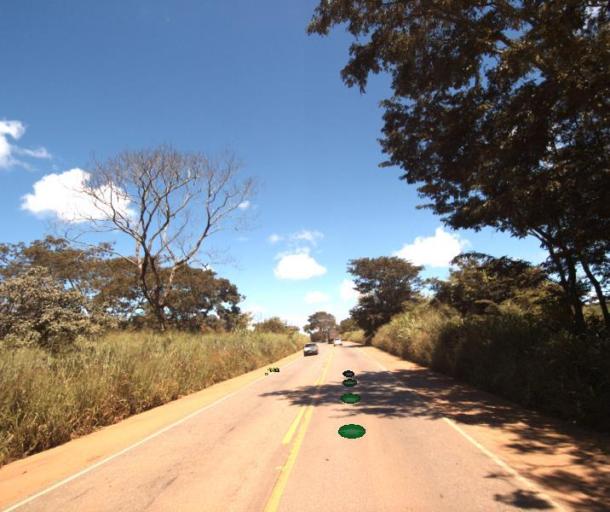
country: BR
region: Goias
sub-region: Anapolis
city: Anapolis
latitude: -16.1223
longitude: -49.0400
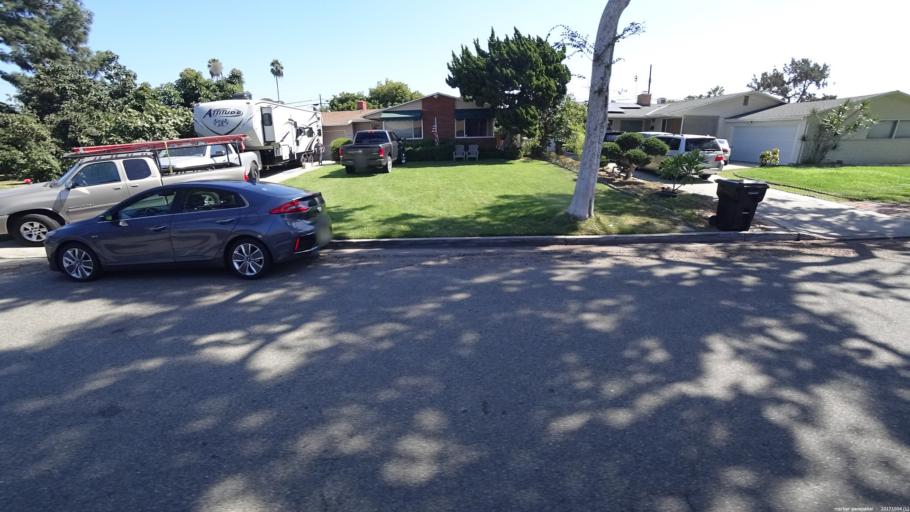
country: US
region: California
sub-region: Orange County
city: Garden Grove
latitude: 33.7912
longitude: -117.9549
================================
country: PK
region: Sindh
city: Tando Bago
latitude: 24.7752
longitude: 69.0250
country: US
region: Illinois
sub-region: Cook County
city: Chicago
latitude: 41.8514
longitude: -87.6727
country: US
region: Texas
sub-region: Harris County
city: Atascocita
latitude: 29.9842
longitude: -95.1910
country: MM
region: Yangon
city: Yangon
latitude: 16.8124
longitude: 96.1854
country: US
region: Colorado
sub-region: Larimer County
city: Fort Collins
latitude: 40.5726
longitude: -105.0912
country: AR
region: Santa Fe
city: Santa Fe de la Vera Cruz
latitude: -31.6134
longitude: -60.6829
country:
================================
▶ DESCRIPTION OF THE TASK
Retype the lines from the one holding "country: BR" through the one holding "longitude: -117.9549", both included, copying each exactly and leaving out the pictures.

▶ TASK RESULT
country: BR
region: Goias
sub-region: Anapolis
city: Anapolis
latitude: -16.1223
longitude: -49.0400
country: US
region: California
sub-region: Orange County
city: Garden Grove
latitude: 33.7912
longitude: -117.9549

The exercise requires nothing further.